Right vs. left folds issue
Prelude> foldl1 (^) $ replicate 4 2 --((2^2)^2)^2 = (4^2)^2 = 16^2 = 256 != 2 tetra 4
256
Prelude> foldr1 (^) $ replicate 4 2 --(2^(2^(2^2))) = 2^16 = 65536 == 2 tetra 4
65536
I get an off-by-one issue when i 'start' a the very beginning with successor function. so instead im using (+) as the function for my base fold
Prelude> let add a b = foldr1 (\a b -> succ b) $ replicate b a
Prelude> add 5 4
8
Prelude> add 10 5 --always comes out short by one, so i cant build off this
14
First few n values, done 'manually':
Prelude> let mul a b = foldr1 (+) $ replicate b a
Prelude> let exp a b = foldr1 mul $ replicate b a
Prelude> let tetra a b = foldr1 exp $ replicate b a
Prelude> let pent a b = foldr1 tetra $ replicate b a
Prelude> let sixate a b = foldr1 pent $ replicate b a
Prelude> mul 2 3 --2+2+2
6
Prelude> exp 2 3 --2*2*2
8
Prelude> tetra 2 3 --2^(2^2)
16
Prelude> pent 2 3 --2 tetra (2 tetra 2)
65536
Prelude> sixate 2 3
*** Exception: stack overflow
My attempt at formal definitions thru above approach:
hypOp :: Int -> Int -> Int -> Int
hypOp 0 a b = succ a
hypOp 1 a b = (+) a b --necessary only bc off-by-one error described above
hypOp n a b = foldr1 (hypOp $ n-1) (replicate b a)
Other attemp twith recursive array (not different in any significant way):
let arr = array (0,5) ( (0, (+)) : [(i, (\a b -> foldr1 (arr!(i-1)) (replicate b a)) ) | i <- [1..5]])
-- (arr!0) a b makes a + b
-- (arr!1) a b makes a * b, etc.
So my questions are...
Any general suggestions, different appraoches to t he function? I cant seem to find a way to avoid overflows except for using a very 'imperative' style which is not my intention when using haskell and trying to code in an idiomatic style
How my off-by-one issue can be dealt with so I can start 'properly' at the very bottom with succ
Strictness and left vs. right folds. Is there a way to work in seq?
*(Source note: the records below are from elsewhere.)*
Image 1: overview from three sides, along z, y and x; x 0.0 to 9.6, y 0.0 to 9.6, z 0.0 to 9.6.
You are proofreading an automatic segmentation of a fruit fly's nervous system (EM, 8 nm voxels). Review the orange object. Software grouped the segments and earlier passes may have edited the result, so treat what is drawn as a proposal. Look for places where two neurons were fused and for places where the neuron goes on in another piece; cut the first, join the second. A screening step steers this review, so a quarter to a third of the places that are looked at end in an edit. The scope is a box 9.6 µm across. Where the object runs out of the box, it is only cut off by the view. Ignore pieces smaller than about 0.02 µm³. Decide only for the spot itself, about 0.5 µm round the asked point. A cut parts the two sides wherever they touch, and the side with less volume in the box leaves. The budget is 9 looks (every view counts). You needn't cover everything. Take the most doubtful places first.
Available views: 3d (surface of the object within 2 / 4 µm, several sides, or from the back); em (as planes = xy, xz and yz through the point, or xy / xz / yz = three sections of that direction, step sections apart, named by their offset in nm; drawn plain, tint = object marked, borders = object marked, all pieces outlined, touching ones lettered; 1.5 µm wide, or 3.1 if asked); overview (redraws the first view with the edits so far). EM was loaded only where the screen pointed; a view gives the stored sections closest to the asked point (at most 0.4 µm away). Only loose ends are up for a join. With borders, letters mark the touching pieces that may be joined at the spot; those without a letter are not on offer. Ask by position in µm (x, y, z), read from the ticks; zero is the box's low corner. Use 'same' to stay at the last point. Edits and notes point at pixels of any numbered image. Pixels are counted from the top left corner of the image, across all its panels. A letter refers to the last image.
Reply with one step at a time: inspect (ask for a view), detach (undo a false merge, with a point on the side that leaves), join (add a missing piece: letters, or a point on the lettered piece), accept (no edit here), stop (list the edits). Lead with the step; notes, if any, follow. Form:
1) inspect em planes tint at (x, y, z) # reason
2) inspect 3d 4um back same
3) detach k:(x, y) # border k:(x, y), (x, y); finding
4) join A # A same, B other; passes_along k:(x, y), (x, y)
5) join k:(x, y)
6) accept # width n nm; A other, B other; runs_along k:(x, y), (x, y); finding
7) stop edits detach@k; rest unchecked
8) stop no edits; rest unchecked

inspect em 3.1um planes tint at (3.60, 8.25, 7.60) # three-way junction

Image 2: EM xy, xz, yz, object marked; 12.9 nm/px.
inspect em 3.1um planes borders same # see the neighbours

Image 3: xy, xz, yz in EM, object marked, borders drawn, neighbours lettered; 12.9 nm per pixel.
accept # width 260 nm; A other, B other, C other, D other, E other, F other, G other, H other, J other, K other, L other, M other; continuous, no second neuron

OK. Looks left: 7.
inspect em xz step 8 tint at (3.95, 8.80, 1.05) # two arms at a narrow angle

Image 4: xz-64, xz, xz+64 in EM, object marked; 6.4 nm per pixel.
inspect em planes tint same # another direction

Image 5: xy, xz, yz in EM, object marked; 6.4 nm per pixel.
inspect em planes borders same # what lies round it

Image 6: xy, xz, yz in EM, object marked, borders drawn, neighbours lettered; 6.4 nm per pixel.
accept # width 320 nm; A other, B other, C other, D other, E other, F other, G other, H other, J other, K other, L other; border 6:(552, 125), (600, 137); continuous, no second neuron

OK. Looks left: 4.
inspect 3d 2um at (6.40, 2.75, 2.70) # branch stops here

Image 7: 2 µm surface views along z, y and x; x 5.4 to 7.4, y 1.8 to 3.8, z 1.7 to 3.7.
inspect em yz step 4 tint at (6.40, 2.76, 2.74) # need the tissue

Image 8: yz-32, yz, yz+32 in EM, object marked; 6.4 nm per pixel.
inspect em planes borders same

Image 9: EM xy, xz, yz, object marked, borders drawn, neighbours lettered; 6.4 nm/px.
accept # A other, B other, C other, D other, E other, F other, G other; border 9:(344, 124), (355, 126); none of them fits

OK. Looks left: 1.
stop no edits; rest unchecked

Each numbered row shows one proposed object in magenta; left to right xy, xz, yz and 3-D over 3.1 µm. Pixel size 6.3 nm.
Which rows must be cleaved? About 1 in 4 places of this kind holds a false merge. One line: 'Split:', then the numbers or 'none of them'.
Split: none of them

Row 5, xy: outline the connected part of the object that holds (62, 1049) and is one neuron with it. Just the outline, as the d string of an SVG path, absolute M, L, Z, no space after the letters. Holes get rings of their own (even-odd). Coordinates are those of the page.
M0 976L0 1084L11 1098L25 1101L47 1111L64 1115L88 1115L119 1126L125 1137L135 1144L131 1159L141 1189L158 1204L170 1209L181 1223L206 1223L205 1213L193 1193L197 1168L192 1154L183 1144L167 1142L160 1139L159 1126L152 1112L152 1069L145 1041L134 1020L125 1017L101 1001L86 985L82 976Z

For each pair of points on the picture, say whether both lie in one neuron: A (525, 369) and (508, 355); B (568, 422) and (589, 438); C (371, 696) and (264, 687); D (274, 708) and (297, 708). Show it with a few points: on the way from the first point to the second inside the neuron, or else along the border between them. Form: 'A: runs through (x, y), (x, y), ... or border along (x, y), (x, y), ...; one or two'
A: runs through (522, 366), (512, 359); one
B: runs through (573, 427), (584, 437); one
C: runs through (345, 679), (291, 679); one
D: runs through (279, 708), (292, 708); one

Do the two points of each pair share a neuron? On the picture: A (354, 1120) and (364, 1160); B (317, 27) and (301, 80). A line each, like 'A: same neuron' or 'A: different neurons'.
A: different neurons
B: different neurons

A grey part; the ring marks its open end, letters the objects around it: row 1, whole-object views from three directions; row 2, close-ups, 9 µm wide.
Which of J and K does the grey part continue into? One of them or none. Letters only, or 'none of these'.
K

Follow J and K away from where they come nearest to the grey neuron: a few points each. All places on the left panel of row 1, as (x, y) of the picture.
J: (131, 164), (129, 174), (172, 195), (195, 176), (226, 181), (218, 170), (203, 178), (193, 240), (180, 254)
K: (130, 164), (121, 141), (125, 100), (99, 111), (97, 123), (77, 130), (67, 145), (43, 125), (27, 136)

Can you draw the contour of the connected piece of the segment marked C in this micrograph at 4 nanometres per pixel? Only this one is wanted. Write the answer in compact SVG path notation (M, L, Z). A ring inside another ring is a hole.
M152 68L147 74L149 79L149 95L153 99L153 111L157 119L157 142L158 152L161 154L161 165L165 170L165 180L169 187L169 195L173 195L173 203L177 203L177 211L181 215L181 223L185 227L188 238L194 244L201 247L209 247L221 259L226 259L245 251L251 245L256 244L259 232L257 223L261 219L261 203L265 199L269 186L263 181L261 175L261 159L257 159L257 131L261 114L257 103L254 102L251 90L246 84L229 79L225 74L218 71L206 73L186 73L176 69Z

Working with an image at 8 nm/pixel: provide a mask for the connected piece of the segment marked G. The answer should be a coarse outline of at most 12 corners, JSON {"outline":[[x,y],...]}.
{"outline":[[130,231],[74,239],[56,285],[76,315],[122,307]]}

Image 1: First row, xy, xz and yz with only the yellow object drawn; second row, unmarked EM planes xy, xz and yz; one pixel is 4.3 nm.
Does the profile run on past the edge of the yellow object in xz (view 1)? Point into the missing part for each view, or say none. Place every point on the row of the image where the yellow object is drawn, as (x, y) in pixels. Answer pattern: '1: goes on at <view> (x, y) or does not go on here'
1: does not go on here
Some way that I can use foldl1' instead of foldr1 and avoid the problem described above?
See point 3. Although it works to define these operations in this way, and you can do it without overflows, it is an extremely inefficient approach. Your run time is linear in the answer, because you end up doing repeated addition.
The reason why you're getting the off-by-one is basically because you're using foldr1 f instead of foldr f with an identity.
foldr (+) 0 [a, a, a] = a + (a + (a + 0)))
foldr1 (+) [a, a, a] = a + (a + a)
Notice there is one less application of + in the case of foldr1.
How about simply changing the order of arguments to (^)? That way, you can use a left fold:
Prelude Data.List> foldl1 (flip (^)) $ replicate 4 2
65536
Now you can use the strict version, foldl1'. It no longer overflows, but it is of course extremely inefficient.